Les autorités mais aussi la population. S’il est vrai que le rôle des autorités demeure essentiel dans l’adoption « de comportements sérieux », ceci peut  aider les populations à changer. En effet, elles doivent trouver « des références » afin d’accompagner le changement.

Même si, « pour le peuple, les coupables de cette situation, où nous ne comptons plus nos morts, sont les dirigeants, à y regarder de près, il s’est rendu compte que tant qu’ils sont englués dans un système de déprédation internationale, malgré la volonté du peuple, ceux qui sont censés pouvoir exécuter ne peuvent pas le faire », estime le Dr Fodé Moussa Sidibé, sociologue. C’est vrai qu’à la faveur du coup d’État on a compris que lorsque le peuple se lève les dirigeants peuvent s’y adosser et agir, poursuit-il.

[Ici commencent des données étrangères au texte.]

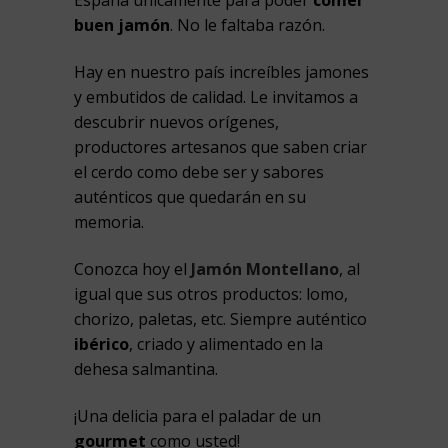
España únicamente para poder
comer
buen jamón
. No le faltaba razón.
Hay en nuestro país increíbles jamones
y embutidos de calidad. Le invitamos a
descubrir nuevos orígenes,
productores artesanos que saben criar
el cerdo como debe ser y sabores
auténticos que quedarán en su
memoria.
Conozca hoy el
Jamón Montellano
, al
igual que sus otros productos: lomo,
chorizo, paletas, etc. Siempre auténtico
ibérico
, criado y alimentado en la
dehesa salmantina.
¡Una delicia para el paladar de un
gourmet
como usted!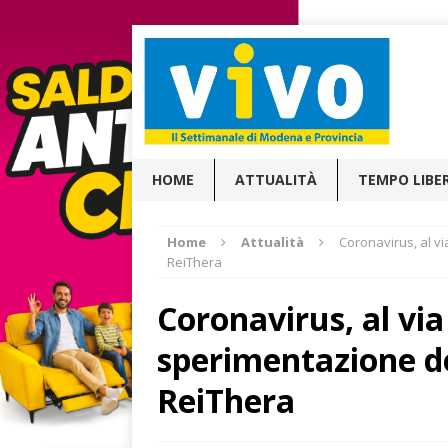
HOME
ATTUALITÀ
TEMPO LIBE
Home
Attualità
Coronavirus, al vi
ReiThera
Coronavirus, al via 
sperimentazione de
ReiThera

Si la volonté de reconquérir cette souveraineté est encore dans le discours, M. Sidibé est convaincu qu’il « paraît difficile de reculer ». « On a toujours dit que la mauvaise gouvernance produisait les coups d’État ». Mais, pour le moment, « quelles que soient les intentions cachées des dirigeants », le peuple n’a qu’une aspiration. Retrouver sa souveraineté, afin que personne ne lui dicte plus rien à partir de ce moment. « Un acquis » comme la démocratie, estime M. Sidibé. Il faut que tout le monde l’intègre, d’autant que, selon lui, « cette nouvelle démocratie risque de faire tache d’huile, parce que le Mali n’est plus seul dans ce combat ». « L’Afrique progressiste est avec nous » et, afin que cette chance qui viendra de nous soit saisie, « il faut oublier nos querelles de clochers ».